Временное правительство перешло в наступление. Двоевластие кончилось. Опираясь на поддержку меньшевиков и эсеров, контрреволюционная буржуазия захватила власть в свои руки.
7 июля Керенский издал приказ о роспуске прежнего состава Центробалта и назначил новый, где было полное засилье эсеров и меньшевиков. Большевиков в этом составе Центробалта оказалось считанное количество.
Временное правительство опубликовало распоряжение об аресте Ленина. Вся буржуазная пресса подняла истошный вой, возводя чудовищную клевету на Ленина, на большевистскую партию. Ей вторили соглашательские газеты, обвиняя большевиков в заговоре против Советов. Распоясались всякие агитаторы из контрреволюционеров. В Гельсингфорсе, да и не только в Гельсингфорсе, неустойчивая часть матросов заколебалась. Кое-кто растерялся, кое-кто поверил злобной клевете врагов революции. Подняли голову всякие негодяи, которые после Февральской революции затаились и до поры помалкивали.

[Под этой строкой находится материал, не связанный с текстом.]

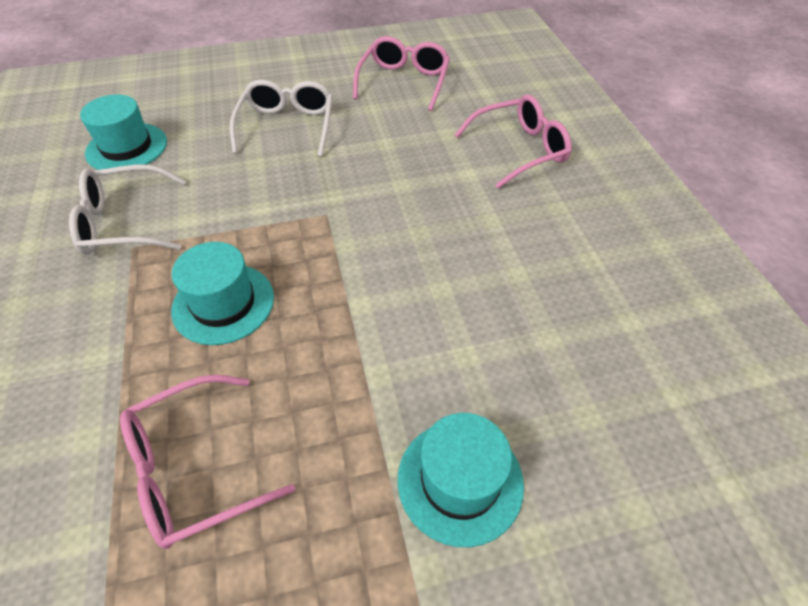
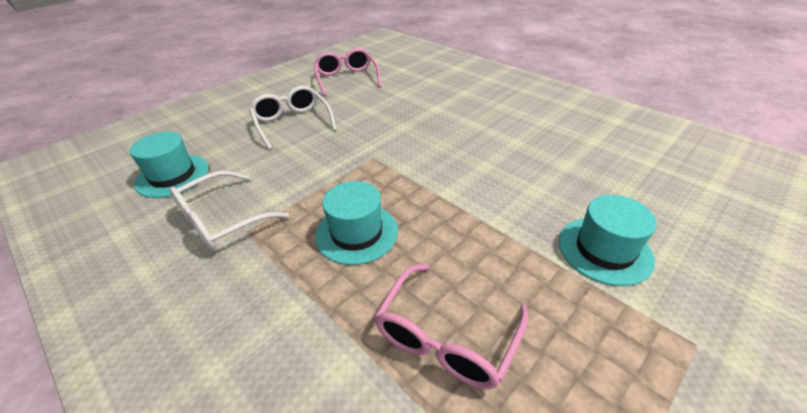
camera: 30 degrees left, 10 degrees down
(519, 150) = (451, 89): pink glasses -> none

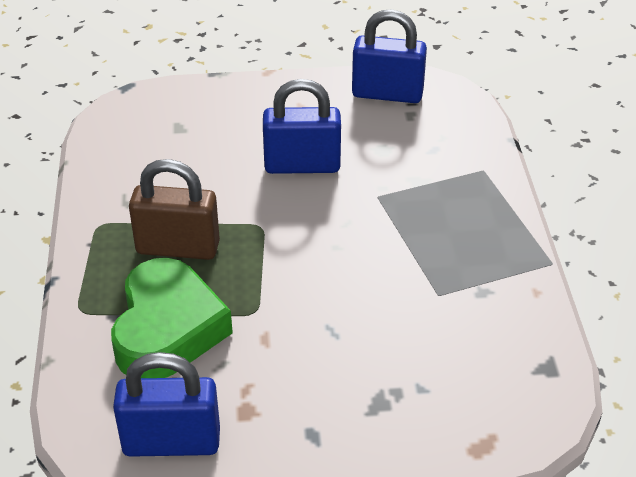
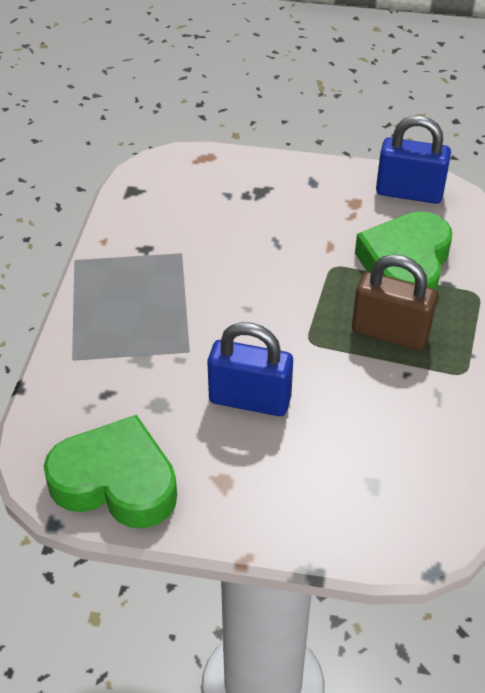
camera: 165 degrees left, 5 degrees up
(387, 94) = (116, 482): blue padlock -> green heart

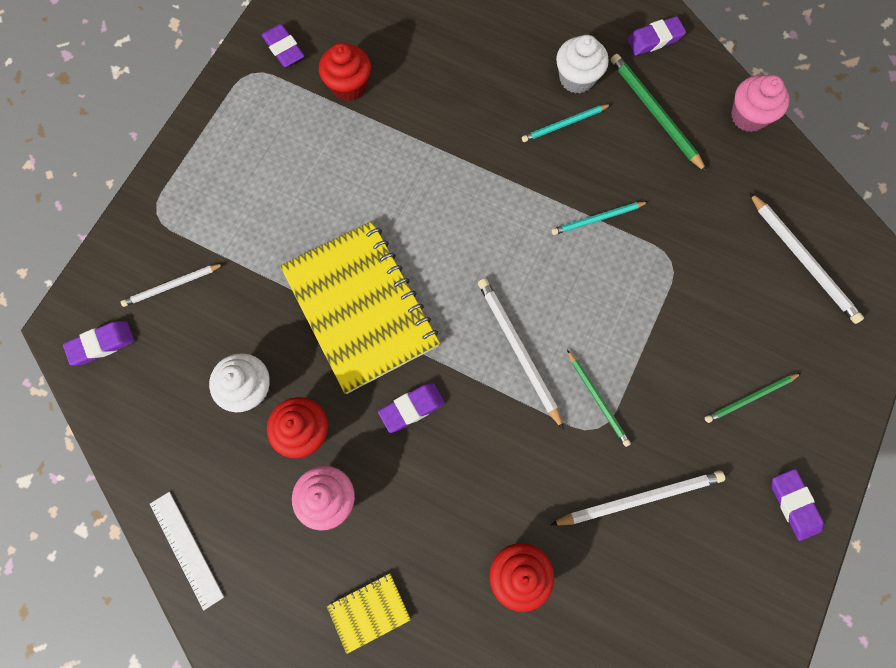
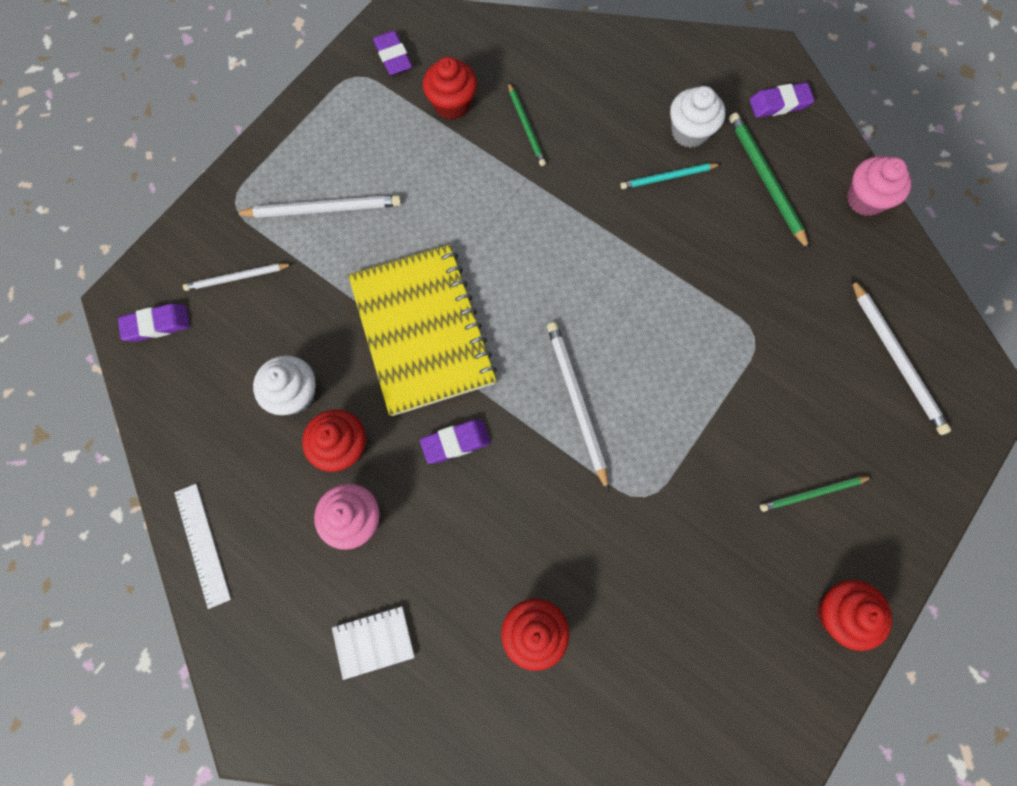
camera: 10 degrees right, 0 degrees up
(369, 612) = (374, 641): yellow notebook -> white notebook
(597, 219) = (684, 280): turquoise pencil -> none
(598, 399) = (650, 467): green pencil -> green pencil (526, 126)
(640, 498) = (676, 577): white pencil -> white pencil (323, 209)
(793, 504) = (839, 613): purple eraser -> red cupcake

У нас на «Диане» был телеграфист, сын какого-то управляющего имением. До июля он молчал, прикидывался «своим», а тут разошелся. Он бегал от матроса к матросу и всех уговаривал: «Малькова нужно за борт бросить!»
15 июля была разгромлена «Волна» и арестован ряд гельсингфорсских большевиков: Антонов-Овсеенко, Старк, другие. Однако разгром «Волны» и арест наших товарищей сослужили плохую службу буржуазии. У матросов быстро стали открываться глаза, Загнать нашу партию в подполье в Гельсингфорсе так и не удалось. Кричать контрреволюционеры кричали, а трогать нас боялись, знали, что матросы своих товарищей-большевиков в обиду не дадут.
Как раз в канун июльских событий я выехал по заданию Гельсингфорсского комитета большевиков в провинцию и в Петроград попал только в середине июля. Узнав об аресте Дыбенко и других балтийцев, я решил повидаться с товарищами. Свидания мне, конечно, не разрешили, хорошо, что самого не схватили, и я, не задерживаясь в Питере, отправился в Гельсингфорс.
Работа там кипела. Уже через неделю после закрытия «Волны» Гельсингфорсский комитет большевиков обратился к командующему флотом Балтийского моря контр-адмиралу Развозову с требованием немедленно снять печати с нашей типографии и вернуть комитету все партийное имущество, захваченное властями при налете на редакцию «Волны».
Несколько дней спустя мы наладили выпуск новой газеты. Назвали ее «Прибой».
А тут начался корниловский мятеж. Балтийские моряки дружно поднялись на защиту революции. Силами питерских рабочих, солдат и балтийских моряков, возглавляемых большевистской партией, мятеж был подавлен в течение нескольких суток.